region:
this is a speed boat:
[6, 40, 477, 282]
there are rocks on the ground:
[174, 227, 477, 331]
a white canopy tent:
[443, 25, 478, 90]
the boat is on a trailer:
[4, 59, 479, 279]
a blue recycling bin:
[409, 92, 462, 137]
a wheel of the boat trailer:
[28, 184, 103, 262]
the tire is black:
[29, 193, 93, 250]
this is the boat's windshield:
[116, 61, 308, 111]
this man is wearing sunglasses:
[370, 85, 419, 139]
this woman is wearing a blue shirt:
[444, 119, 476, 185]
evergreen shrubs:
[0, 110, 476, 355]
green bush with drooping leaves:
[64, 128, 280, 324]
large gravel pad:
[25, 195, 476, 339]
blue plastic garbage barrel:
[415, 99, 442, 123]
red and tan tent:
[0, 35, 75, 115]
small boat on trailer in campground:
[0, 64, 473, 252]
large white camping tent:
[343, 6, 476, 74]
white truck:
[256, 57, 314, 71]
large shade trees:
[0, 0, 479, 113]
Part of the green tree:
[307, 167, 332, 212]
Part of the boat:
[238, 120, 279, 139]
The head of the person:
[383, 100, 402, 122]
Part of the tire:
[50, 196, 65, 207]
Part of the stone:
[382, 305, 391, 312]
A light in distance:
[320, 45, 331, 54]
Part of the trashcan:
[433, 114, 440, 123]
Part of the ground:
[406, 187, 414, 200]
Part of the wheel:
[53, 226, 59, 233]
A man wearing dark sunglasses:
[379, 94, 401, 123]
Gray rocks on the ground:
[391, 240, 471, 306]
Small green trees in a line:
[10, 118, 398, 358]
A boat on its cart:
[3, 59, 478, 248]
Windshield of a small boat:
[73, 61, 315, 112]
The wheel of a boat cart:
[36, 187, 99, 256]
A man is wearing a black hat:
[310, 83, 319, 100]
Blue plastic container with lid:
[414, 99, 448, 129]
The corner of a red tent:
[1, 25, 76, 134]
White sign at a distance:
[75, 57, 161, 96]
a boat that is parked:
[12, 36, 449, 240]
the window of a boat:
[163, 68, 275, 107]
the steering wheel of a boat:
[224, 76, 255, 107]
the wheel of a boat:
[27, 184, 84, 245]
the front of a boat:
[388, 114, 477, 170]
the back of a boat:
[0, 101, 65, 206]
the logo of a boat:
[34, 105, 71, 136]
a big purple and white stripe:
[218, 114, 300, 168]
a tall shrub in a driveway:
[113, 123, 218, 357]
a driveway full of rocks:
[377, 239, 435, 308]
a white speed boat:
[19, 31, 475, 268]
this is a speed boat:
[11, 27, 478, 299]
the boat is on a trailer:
***
[Task to complete] Put every line of the records above into a Markdown table with the columns Row and Line. Number each row, and leave out any blank lines.

[Answer space]
| Row | Line |
|---|---|
| 1 | region: |
| 2 | this is a speed boat: |
| 3 | [6, 40, 477, 282] |
| 4 | there are rocks on the ground: |
| 5 | [174, 227, 477, 331] |
| 6 | a white canopy tent: |
| 7 | [443, 25, 478, 90] |
| 8 | the boat is on a trailer: |
| 9 | [4, 59, 479, 279] |
| 10 | a blue recycling bin: |
| 11 | [409, 92, 462, 137] |
| 12 | a wheel of the boat trailer: |
| 13 | [28, 184, 103, 262] |
| 14 | the tire is black: |
| 15 | [29, 193, 93, 250] |
| 16 | this is the boat's windshield: |
| 17 | [116, 61, 308, 111] |
| 18 | this man is wearing sunglasses: |
| 19 | [370, 85, 419, 139] |
| 20 | this woman is wearing a blue shirt: |
| 21 | [444, 119, 476, 185] |
| 22 | evergreen shrubs: |
| 23 | [0, 110, 476, 355] |
| 24 | green bush with drooping leaves: |
| 25 | [64, 128, 280, 324] |
| 26 | large gravel pad: |
| 27 | [25, 195, 476, 339] |
| 28 | blue plastic garbage barrel: |
| 29 | [415, 99, 442, 123] |
| 30 | red and tan tent: |
| 31 | [0, 35, 75, 115] |
| 32 | small boat on trailer in campground: |
| 33 | [0, 64, 473, 252] |
| 34 | large white camping tent: |
| 35 | [343, 6, 476, 74] |
| 36 | white truck: |
| 37 | [256, 57, 314, 71] |
| 38 | large shade trees: |
| 39 | [0, 0, 479, 113] |
| 40 | Part of the green tree: |
| 41 | [307, 167, 332, 212] |
| 42 | Part of the boat: |
| 43 | [238, 120, 279, 139] |
| 44 | The head of the person: |
| 45 | [383, 100, 402, 122] |
| 46 | Part of the tire: |
| 47 | [50, 196, 65, 207] |
| 48 | Part of the stone: |
| 49 | [382, 305, 391, 312] |
| 50 | A light in distance: |
| 51 | [320, 45, 331, 54] |
| 52 | Part of the trashcan: |
| 53 | [433, 114, 440, 123] |
| 54 | Part of the ground: |
| 55 | [406, 187, 414, 200] |
| 56 | Part of the wheel: |
| 57 | [53, 226, 59, 233] |
| 58 | A man wearing dark sunglasses: |
| 59 | [379, 94, 401, 123] |
| 60 | Gray rocks on the ground: |
| 61 | [391, 240, 471, 306] |
| 62 | Small green trees in a line: |
| 63 | [10, 118, 398, 358] |
| 64 | A boat on its cart: |
| 65 | [3, 59, 478, 248] |
| 66 | Windshield of a small boat: |
| 67 | [73, 61, 315, 112] |
| 68 | The wheel of a boat cart: |
| 69 | [36, 187, 99, 256] |
| 70 | A man is wearing a black hat: |
| 71 | [310, 83, 319, 100] |
| 72 | Blue plastic container with lid: |
| 73 | [414, 99, 448, 129] |
| 74 | The corner of a red tent: |
| 75 | [1, 25, 76, 134] |
| 76 | White sign at a distance: |
| 77 | [75, 57, 161, 96] |
| 78 | a boat that is parked: |
| 79 | [12, 36, 449, 240] |
| 80 | the window of a boat: |
| 81 | [163, 68, 275, 107] |
| 82 | the steering wheel of a boat: |
| 83 | [224, 76, 255, 107] |
| 84 | the wheel of a boat: |
| 85 | [27, 184, 84, 245] |
| 86 | the front of a boat: |
| 87 | [388, 114, 477, 170] |
| 88 | the back of a boat: |
| 89 | [0, 101, 65, 206] |
| 90 | the logo of a boat: |
| 91 | [34, 105, 71, 136] |
| 92 | a big purple and white stripe: |
| 93 | [218, 114, 300, 168] |
| 94 | a tall shrub in a driveway: |
| 95 | [113, 123, 218, 357] |
| 96 | a driveway full of rocks: |
| 97 | [377, 239, 435, 308] |
| 98 | a white speed boat: |
| 99 | [19, 31, 475, 268] |
| 100 | this is a speed boat: |
| 101 | [11, 27, 478, 299] |
| 102 | the boat is on a trailer: |